* **How to complete this task**:
Count the lines of the material below that contain the word "chart". Reply with only the number.

* **Data records**:
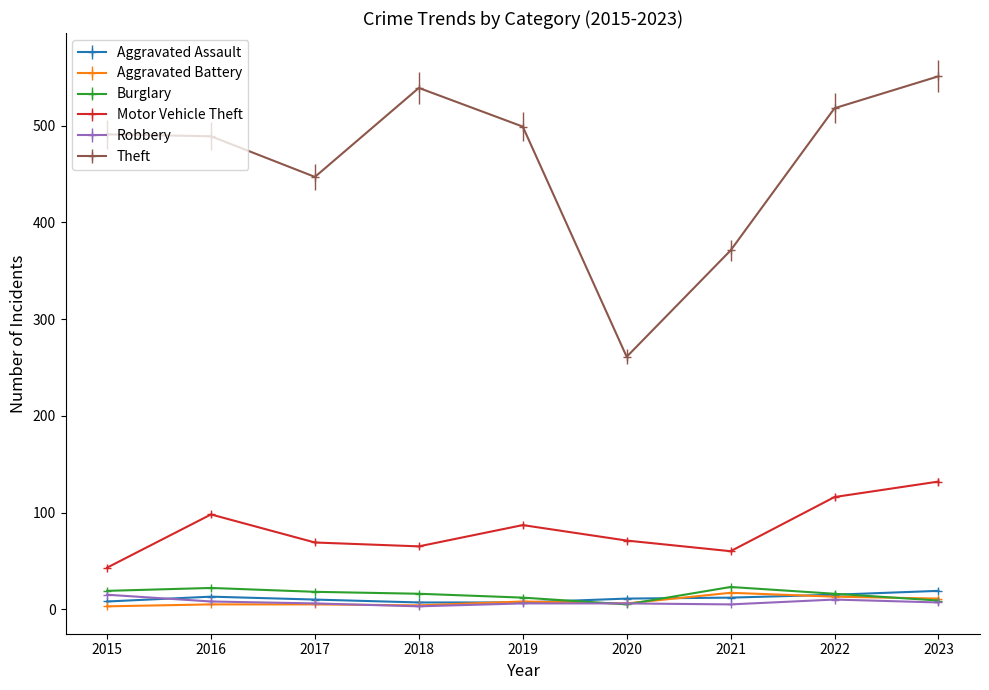

Which series has the largest total across all categories?

Theft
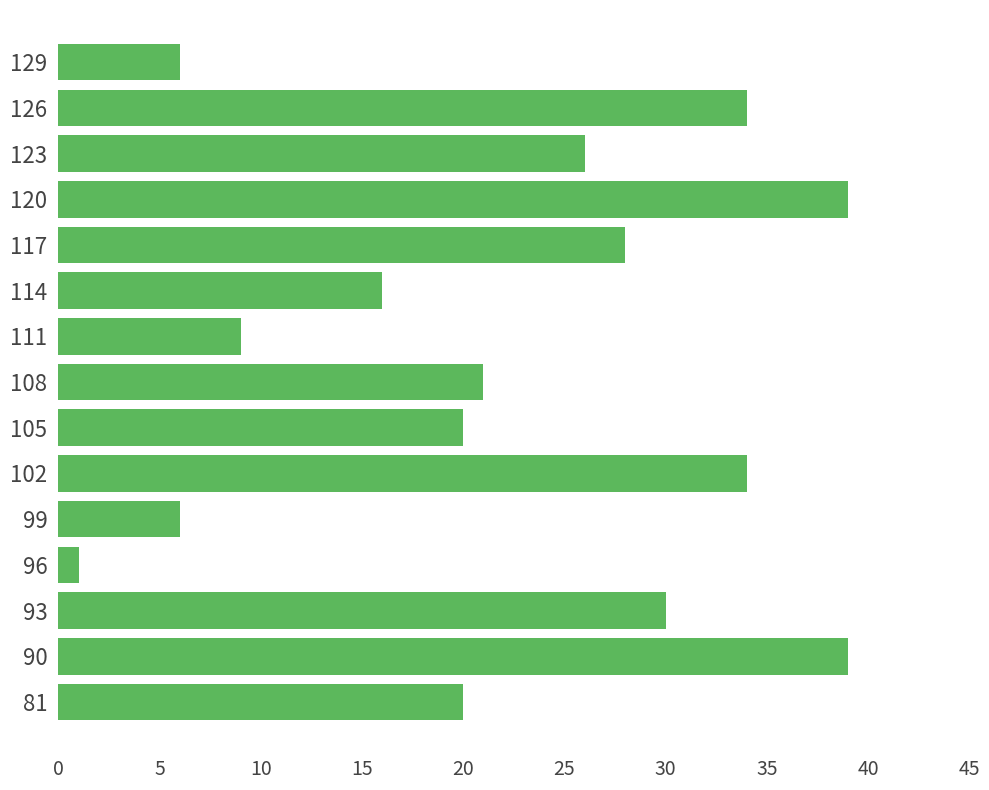

Reading bottom to top, what are all the values shown in this chart?

81=20	90=39	93=30	96=1	99=6	102=34	105=20	108=21	111=9	114=16	117=28	120=39	123=26	126=34	129=6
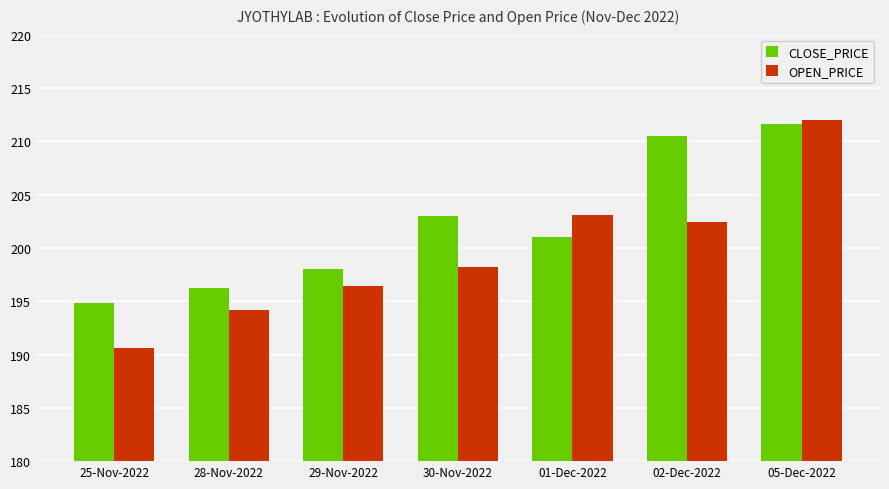

What is the minimum value shown in the chart?

190.6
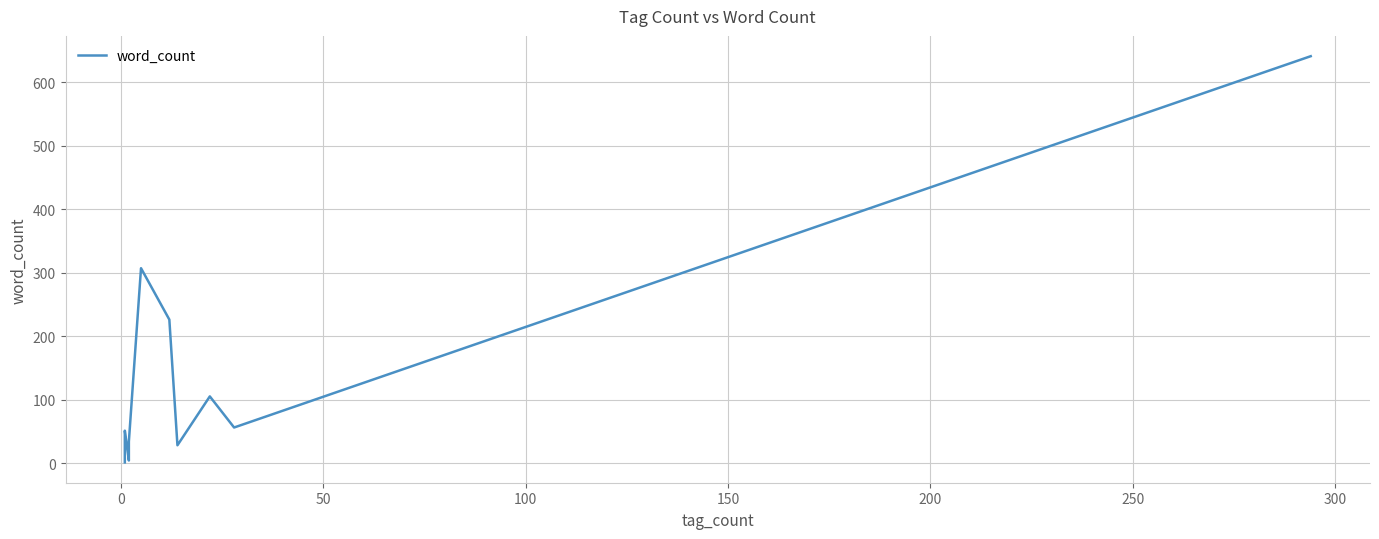

Is this an area chart (filled region under the line)?

No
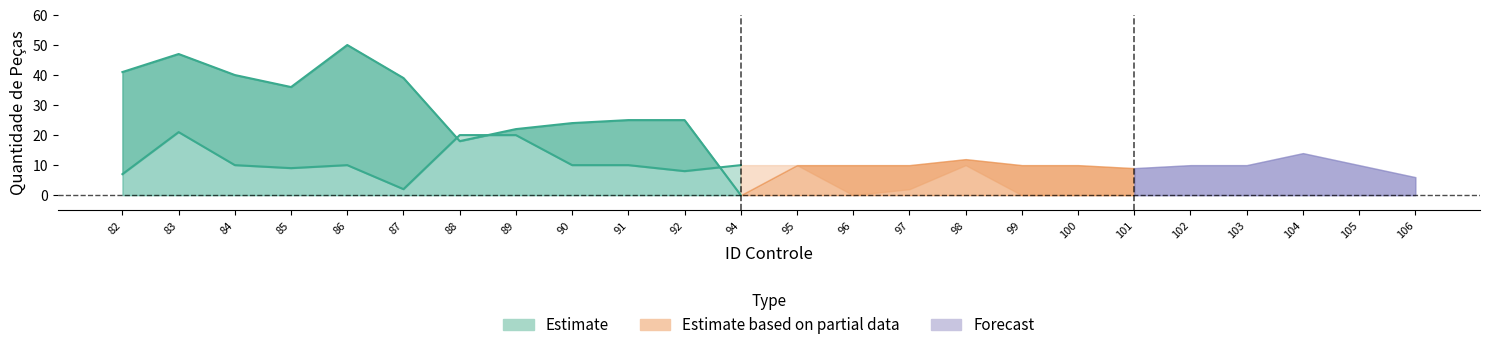

At how many categories does at least one series exceed 43?

2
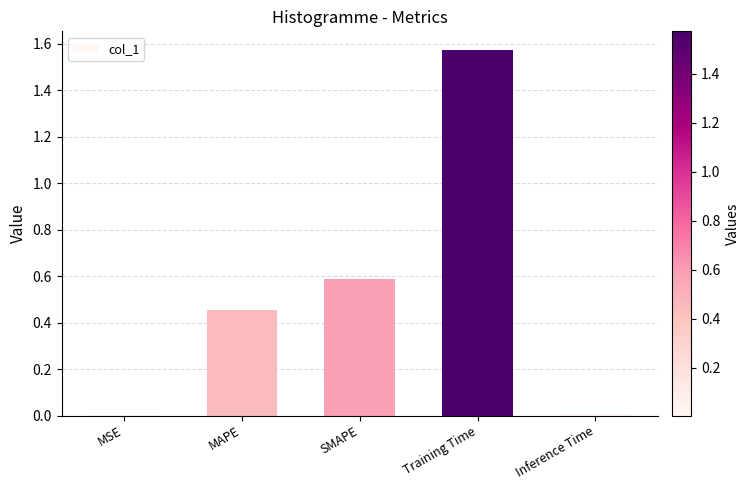

Is it true that the value at Inference Time is 0.0?

True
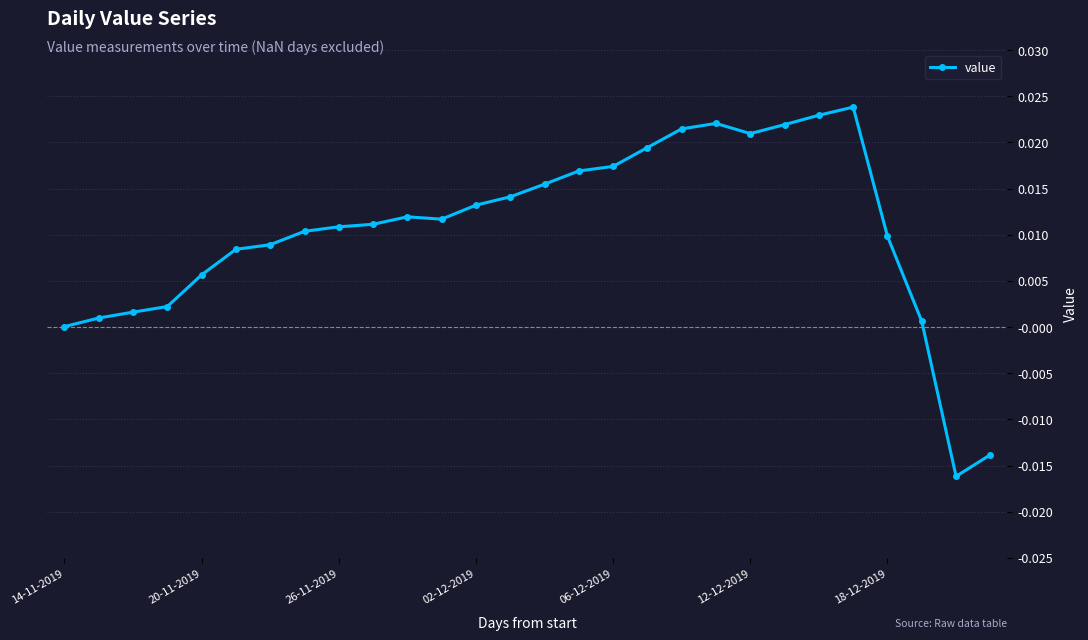

True or false: there are more than 0 points higher than both neighbors.

True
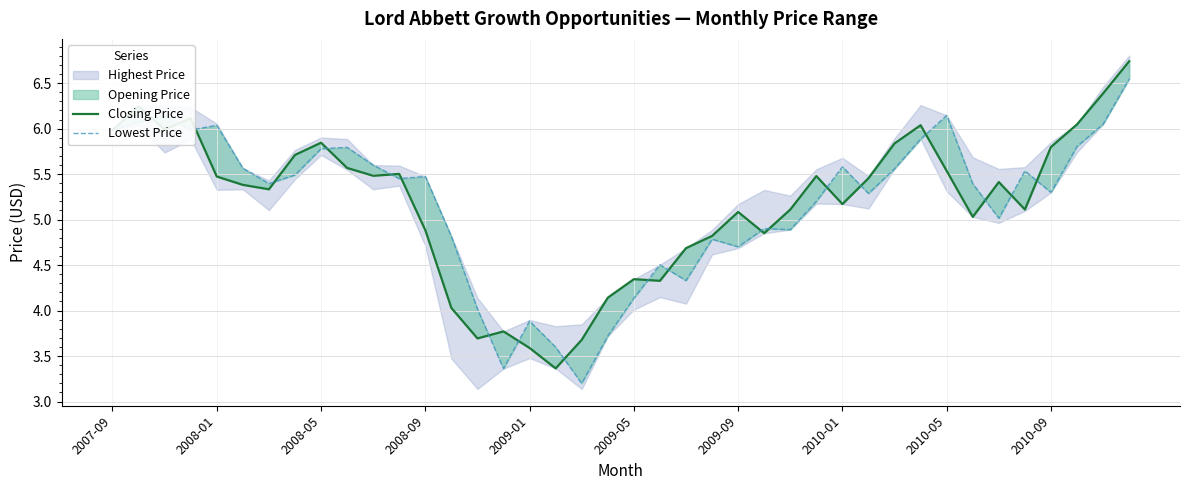

Is it true that Lowest Price equals 4.9 at 26?

True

* **Answer section**:
3